Our data suggest the compatibility between breastfeeding and treatment for mothers with COVID-19. Most of them (80%), chose to breastfeed their babies. Additionally, for mothers who are temporarily separated from their babies, a transitory supplementation feeding (with pasteurized donor human milk or infant formula) could be a solution until exclusive breastfeeding can be establish.

b) A second problem is that breastfeeding in COVID-19 patients with severe symptoms or with high viral load could increase viral transmission. When mothers and neonates are separated the recommendations are to express milk to provide it to their infants, but when the mothers are unwell, with fever, in need of oxygen therapy and are even admitted to the intensive care unit, expressing milk might be a real challenge for them.

We think that to achieve this, mothers must have an important external help and guidance: specialists who help them with extraction techniques and emotionally support them. They should also be offered support to be able to make the decision to stop breastfeeding if it becomes a burden. These women should explore the possibility of re-lactation (restarting breastfeeding after a gap), wet nursing (another woman breastfeeding or caring for your child) or using donor human milk. Which approach to use will depend on cultural context, acceptability, and the availability of support services. In our study, out of 11 symptomatic patients, nine mothers required temporary separation mother-baby. In these cases, newborns were transfer to the neonatology unit. During this period, 50% of mothers with mild symptoms required supplementing their newborns for 48 h. At the end of the follow-up period, close to 65% of symptomatic mothers with COVID-19 breastfeed their babies: 6 exclusive breastfeeding and 1 supplementing with infant formula.

c) The third issue is how to manage breastfeeding while the newborn is admitted inside the NICU. In these cases, two special challenges are going to be presented to the COVID-19 mothers; the first that they must be isolated and will not be allowed to visit the neonatal units due to the risk of contagion (NICU or ICU admission rate was between 16 to 18 days).

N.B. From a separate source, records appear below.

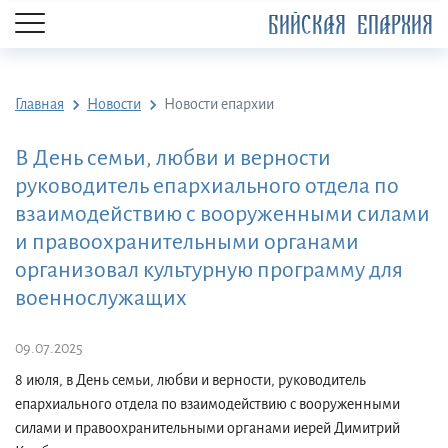
БИЙСКАЯ ЕПАРХИЯ
Главная
Новости
Новости епархии
В День семьи, любви и верности
руководитель епархиального отдела по
взаимодействию с вооруженными силами
и правоохранительными органами
организовал культурную программу для
военнослужащих
09.07.2025
8 июля, в День семьи, любви и верности, руководитель
епархиального отдела по взаимодействию с вооруженными
силами и правоохранительными органами иерей Димитрий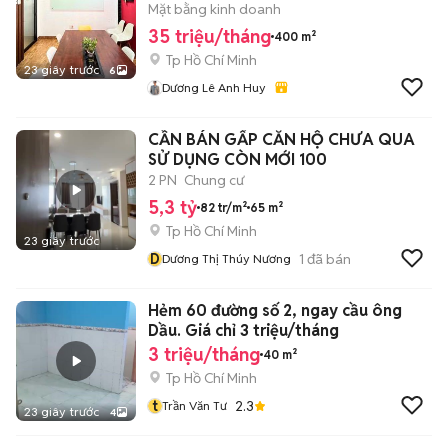
Mặt bằng kinh doanh
35 triệu/tháng
400 m²
Tp Hồ Chí Minh
23 giây trước
6
Dương Lê Anh Huy
CẦN BÁN GẤP CĂN HỘ CHƯA QUA
SỬ DỤNG CÒN MỚI 100
2 PN
Chung cư
5,3 tỷ
82 tr/m²
65 m²
Tp Hồ Chí Minh
23 giây trước
D
1
đã bán
Dương Thị Thúy Nương
Hẻm 60 đường số 2, ngay cầu ông
Dầu. Giá chỉ 3 triệu/tháng
3 triệu/tháng
40 m²
Tp Hồ Chí Minh
t
2.3
Trần Văn Tư
23 giây trước
4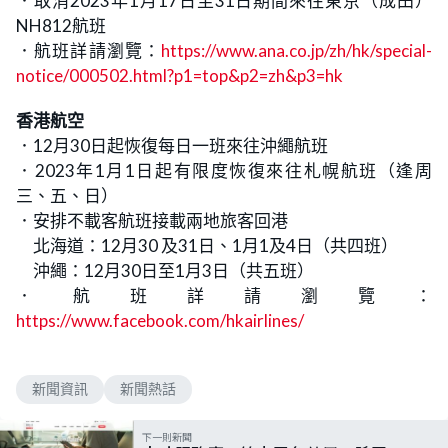
．取消2023年1月17日至31日期間來往東京（成田）
NH812航班
．航班詳請瀏覽：
https://www.ana.co.jp/zh/hk/special-
notice/000502.html?p1=top&p2=zh&p3=hk
香港航空
．12月30日起恢復每日一班來往沖繩航班
．2023年1月1日起有限度恢復來往札幌航班（逢周
三、五、日）
．安排不載客航班接載兩地旅客回港
北海道：12月30 及31日、1月1及4日（共四班）
沖繩：12月30日至1月3日（共五班）
．航班詳請瀏覽：
https://www.facebook.com/hkairlines/
新聞資訊
新聞熱話
下一則新聞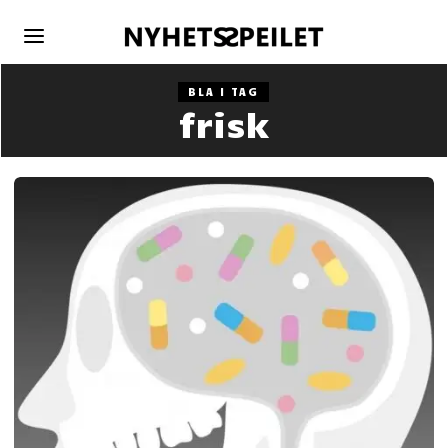
BLA I TAG
frisk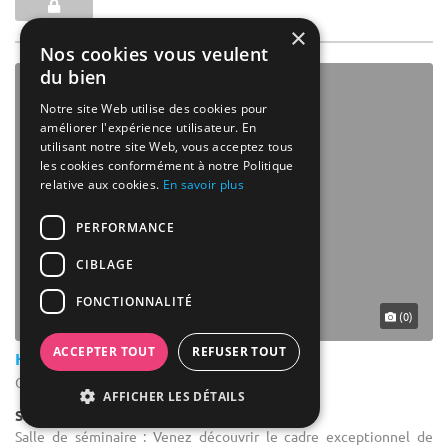
×
Nos cookies vous veulent
du bien
Notre site Web utilise des cookies pour
améliorer l'expérience utilisateur. En
utilisant notre site Web, vous acceptez tous
les cookies conformément à notre Politique
relative aux cookies.
En savoir plus
PERFORMANCE
CIBLAGE
FONCTIONNALITÉ
(0)
ACCEPTER TOUT
REFUSER TOUT
Hôtel Restaurant Cousseau
Gastes - Landes (40)
AFFICHER LES DÉTAILS
Salle de réception
Salle de séminaire : Venez découvrir le cadre exceptionnel de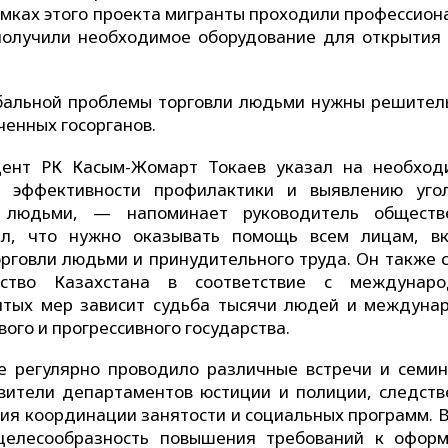
амках этого проекта мигранты проходили профессион
получили необходимое оборудование для открытия 
обальной проблемы торговли людьми нужны решител
енных госорганов.
ент РК Касым-Жомарт Токаев указал на необход
 эффективности профилактики и выявлению уго
й людьми, — напоминает руководитель обществ
тил, что нужно оказывать помощь всем лицам, в
рговли людьми и принудительного труда. Он также с
ьство Казахстана в соответствие с междунар
ятых мер зависит судьба тысячи людей и междуна
вого и прогрессивного государства.
 регулярно проводило различные встречи и семин
вители департаментов юстиции и полиции, следств
ия координации занятости и социальных программ. В
 целесообразность повышения требований к офор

And the second, that even if they express their milk and follow the recommendations of the WHO and IHAN, the professionals responsible for their newborns may not accept it because of the risk that the milk or its containers are contaminated. Again, in this situation, emotional support for these mothers must be always offered. In our experience, achieving exclusive breastfeeding is possible even though the infants were admitted or isolated for prolonged periods; the infants of cases 1, 2 and 3 ended up with exclusive breastfeeding after a feed gap were a combination of pasteurized donor human milk and mother’s expressed breast milk was given to them.

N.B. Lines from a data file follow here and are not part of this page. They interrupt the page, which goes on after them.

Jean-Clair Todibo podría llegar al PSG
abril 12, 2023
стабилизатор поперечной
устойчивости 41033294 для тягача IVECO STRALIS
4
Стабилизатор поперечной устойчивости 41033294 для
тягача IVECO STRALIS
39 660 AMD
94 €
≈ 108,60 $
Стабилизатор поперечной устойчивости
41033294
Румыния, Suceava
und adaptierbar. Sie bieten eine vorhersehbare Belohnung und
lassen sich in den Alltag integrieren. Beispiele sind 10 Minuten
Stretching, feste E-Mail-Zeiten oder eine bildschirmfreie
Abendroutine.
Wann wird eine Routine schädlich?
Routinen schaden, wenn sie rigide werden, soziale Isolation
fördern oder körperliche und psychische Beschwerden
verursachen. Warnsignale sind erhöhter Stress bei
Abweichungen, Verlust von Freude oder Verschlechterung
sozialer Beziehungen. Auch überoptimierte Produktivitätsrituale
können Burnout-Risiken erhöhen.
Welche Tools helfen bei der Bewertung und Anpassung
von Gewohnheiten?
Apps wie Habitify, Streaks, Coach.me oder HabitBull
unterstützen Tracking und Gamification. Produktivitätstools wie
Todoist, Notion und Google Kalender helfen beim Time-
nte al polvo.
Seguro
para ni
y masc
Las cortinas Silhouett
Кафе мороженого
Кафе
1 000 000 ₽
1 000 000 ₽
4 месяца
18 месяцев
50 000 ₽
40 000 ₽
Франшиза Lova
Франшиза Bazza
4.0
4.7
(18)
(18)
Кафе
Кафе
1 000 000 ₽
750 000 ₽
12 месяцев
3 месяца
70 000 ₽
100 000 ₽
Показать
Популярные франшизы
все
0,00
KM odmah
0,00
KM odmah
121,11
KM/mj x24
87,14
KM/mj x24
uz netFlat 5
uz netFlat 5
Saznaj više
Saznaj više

In summary, despite all difficulties, 82% of newborns to mothers with COVID-19 were breastfed for the first month, decreasing to 77% at 1.8 months, being 73% of them exclusive breastfeeding, although more than a third of them required complementary breastfeeding temporarily. This event occurred with minimal maternal and newborn complications, and no neonates were infected during breastfeeding.

Conclusions

Despite the COVID-19 pandemic, the international organizations continue to promote breastfeeding. Our experience shows that breastfeeding is safe with correct infection and control measures to decrease the risk of contagion by droplets and by contact with the respiratory secretions between mother and infant. When mother-baby child separation occurs, supplementing feeding with pasteurized donor human milk or infant formula may be effective until breastfeeding is resumed.